You’re very welcome. I know that much of this language is very foreign to the person in the pew:
religious - secular
order - congregation - society
rule - constitution - statutes
simple vows - solemn vows - solemn promise - promise
diocesan right - pontifical right - exempt religious
Silly.

It’s allegory. My father, wife and one of my sons were killed in a car accident many many years ago. If he were alive and if he were Bill Gates . . .
I’m finding that many things that are being stated as having said by this one or that one are being misquoted or quoted out of context. This could be one of those.
Most communities keep their constitutions confidential. They may put portions of it on their site.
The rule is a different document. There are only five religious rules in the Catholic Church:
- Benedictine
- Basilian
- Augustinian
- Carmelite
- Franciscan
They’re the public domain, because they were all sealed by the popes at the time they were promulgated and were made available to founders of religious institutes to use as their guides. For example, the Dominicans follow the Augustinian Rule. Dominic never wrote a rule. He wrote a constitution for them that filled in the blanks on points that Augustine never mentions. Francis of Assisi wrote four rules. He founded three orders and a fraternity of hermits.
The SOLT don’t follow any of the above rules. Many communities do not have a rule. They write constitutions that they can change through a general chapter. You can never change a rule. The five rules are set in stone. They were promulgated by popes to be believed by all, iincluding the faithful, to be followed by those who vow to obey them, and to be accepted as they are by everyone who comes into contact with those who follow said rule.

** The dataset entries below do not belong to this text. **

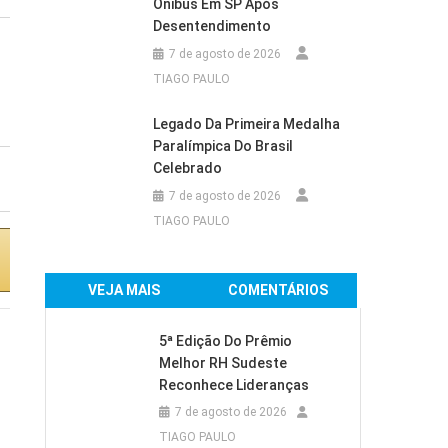
Ônibus Em SP Após
Desentendimento
Ar-Condicionado
Ar-Condicionado
7 de agosto de 2026
Electrolux Inverter
Electrolux Split
TIAGO PAULO
Split 24.000 BTUs
18.000 BTUs Color
Color Adapt...
Adapt Frio com...
Legado Da Primeira Medalha
Paralímpica Do Brasil
Celebrado
R$3.139,00
7 de agosto de 2026
TIAGO PAULO
Comprar na
Comprar na
Amazon
Amazon
VEJA MAIS
COMENTÁRIOS
5ª Edição Do Prêmio
Melhor RH Sudeste
Reconhece Lideranças
7 de agosto de 2026
TIAGO PAULO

While we are are not bound to live according to the Rule of St. Augustine, we may not question what it says. Once it was decreed as official teaching of the Church, we must give our assent.
That’s because the rules are public documents. The constitutions are not. It’s up to the community how much they want to share.
Sharing the constitution was discouraged to keep the laity out of the internal affairs of the religious. With the explosion of mass communication, this no longer works. In the past, something like this would have only been known to those lay faithful who were in direct contact with Fr. Corapi and the SOLT. The rest of the world would not know about it. You can’t have an opinion on something you don’t know.
There is still a policy that we must be very careful to observe. In our American culture, transparency has become an obsession. The Church does not subscribe to that idea. Then, the Church is not American. Americans make up a very small percentage of Catholics.
We tend to believe that the public has a right to know. The Church does not subscribe to that. Bl. John Paul once described it as America’s heresy. He explained that we have raised democracy from a means to an end. Democracy and all of its elements, including transparency, serve a purpose in civil society. The purpose is the end, not the process. That purpose is to do the will of God.
We don’t have to know all the facts related to Father Corapi or to the SOLT. However, we must all do the will of God. Knowledge of the facts usually satisfies our curiosity, but it’s not going to make us saints. I find this to be very true. I think of people like Carthusians, Cistercians, Trappists, diocesan hermits and others who live with little or no contact with the world. They are not less holy because they don’t know every detail. They are holy, because they are faithful to what they promised to live. If they are unfaithful, they jeopardize their sanctity.
In my own community, we have a brother who has no idea who Fr. Corapi is or what’s going on. He has no reason to read the newspaper, watch TV, listen to the radio or use the internet. His ministry does not require any of that. When he heard one of the Secular Franciscans and I talking about this, he asked, “Who’s Father Crabcake?”
I, on the other hand, do a great deal of writing, online ministry and I used to teach graduate school theology. I have more contact with the world of the internet. It’s cheaper than buyiing a lot of books. Brother is probably a much holier man than I.
We have to keep in mind that holiness is acheived not by what we know, but by how we love.